New monkeypox guidelines tell high-risk close contacts to self-isolate for 21 days

Contacts of monkeypox cases at high risk of having caught the infection should self-isolate for 21 days, according to the latest government guidance.

Guidance from the UK Health Safety Agency (UKHSA) now recommends that people who have had “unprotected direct contact or high-risk environmental contact” self-isolate for three weeks.

This includes banning travel, providing details for contact tracing and avoiding direct contact with immunocompromised people, pregnant women and children under 12.

Those considered to be at high risk of having caught monkeypox may have had household contact, sexual contact, or changed the bedding of an infected person without wearing proper PPE.

The UKHSA also says they are being offered a smallpox vaccine.

The advice comes after Dr Susan Hopkins, UKHSA’s chief medical adviser, warned that monkeypox is spreading through community transmission.

The agency has confirmed 20 cases in the UK so far.

Dr Hopkins said updated figures for the weekend will be given on Monday as she warned of more cases “on a daily basis”.

The disease, first discovered in monkeys, can be transmitted from person to person through close physical contact, including sexual intercourse, and is caused by the monkeypox virus.

We recommend anyone who regularly changes sexual partners or is in close contact with people they don’t know to come forward if they develop a rash.Dr Susan Hopkins, UKHSA

Dr Hopkins warned that doctors are seeing community transmission, with cases mostly identified in people who identify as gay or bisexual or men who have sex with men.

Speaking to BBC One’s Sunday Morning, Dr Hopkins said: ‘We’ll be posting updated figures tomorrow – figures for the weekend.

“We are detecting more cases every day and I would like to thank all those people who come for testing at sexual health clinics, GPs and emergency services.”

When asked if there was community transmission in the UK, she replied: “Absolutely, we are finding cases that have no identified contact with an individual from West Africa, which we have seen previously in this country.

“Community transmission is largely centered in urban areas and we see it primarily among individuals who identify as gay or bisexual, or other men who have sex with men.”

When asked why it is found in this demographic, she replied, “It is because of the frequent close contact they may have.
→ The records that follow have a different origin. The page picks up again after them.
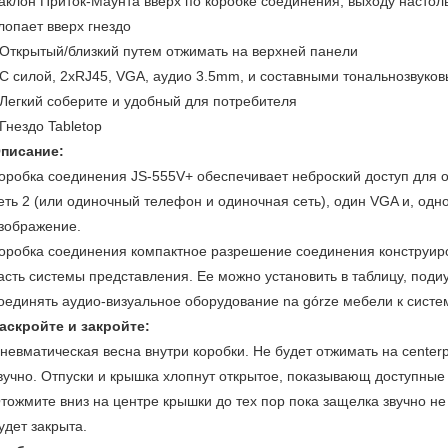
аклон Приток-Маунта вверх по коробке соединения, выходу настоль
лопает вверх гнездо
 Открытый/близкий путем отжимать на верхней панели
 С силой, 2xRJ45, VGA, аудио 3.5mm, и составными тональнозвуко
 Легкий соберите и удобный для потребителя
 Гнездо Tabletop
писание:
оробка соединения JS-555V+ обеспечивает неброский доступ для 
еть 2 (или одиночный телефон и одиночная сеть), один VGA и, одн
зображение.
оробка соединения компактное разрешение соединения конструиро
асть системы представления. Ее можно установить в таблицу, подиу
оединять аудио-визуальное оборудование na górze мебели к сист
аскройте и закройте:
невматическая весна внутри коробки. Не будет отжимать на cente
вучно. Отпуски и крышка хлопнут открытое, показывающ доступные
тожмите вниз на центре крышки до тех пор пока защелка звучно не
удет закрыта.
“We recommend anyone who regularly changes sexual partners or is in close contact with people they don’t know to come forward if they develop a rash.”
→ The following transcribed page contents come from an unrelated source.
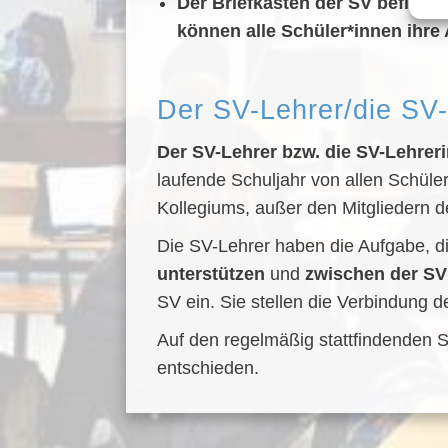
Der Briefkasten der SV befindet
können alle Schüler*innen ihre
Der SV-Lehrer/die SV-
Der SV-Lehrer bzw. die SV-Lehrer
laufende Schuljahr von allen Schüle
Kollegiums, außer den Mitgliedern d
Die SV-Lehrer haben die Aufgabe, d
unterstützen
und
zwischen der SV
SV ein. Sie stellen die Verbindung 
Auf den regelmäßig stattfindenden S
entschieden.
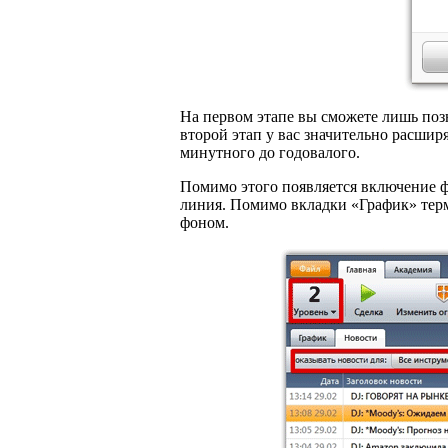
На первом этапе вы сможете лишь поз
второй этап у вас значительно расшир
минутного до годовалого.
Помимо этого появляется включение 
линия. Помимо вкладки «График» терм
фоном.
When asked if people will need to be vaccinated, she replied: “There is no direct monkeypox vaccine, but we use a form of smallpox vaccine – a third grade smallpox vaccine. generation that is safe for people who come into contact with cases.

“So we don’t use it in the general population.
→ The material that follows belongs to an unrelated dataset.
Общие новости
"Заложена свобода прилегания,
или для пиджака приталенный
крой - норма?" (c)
“We use it in people who we think are at high risk of developing symptoms, and we use it early, especially within four or five days of developing symptoms.

“For contacts, (it) reduces your risk of developing disease, which is how we are focusing our vaccination efforts at this stage.”

It comes as US President Joe Biden said recent cases of monkeypox that have been identified in Europe and the US are something “to be concerning”.

In his first public comments on the disease, Mr Biden added: “It’s a concern in that if it were to spread it would have consequences.”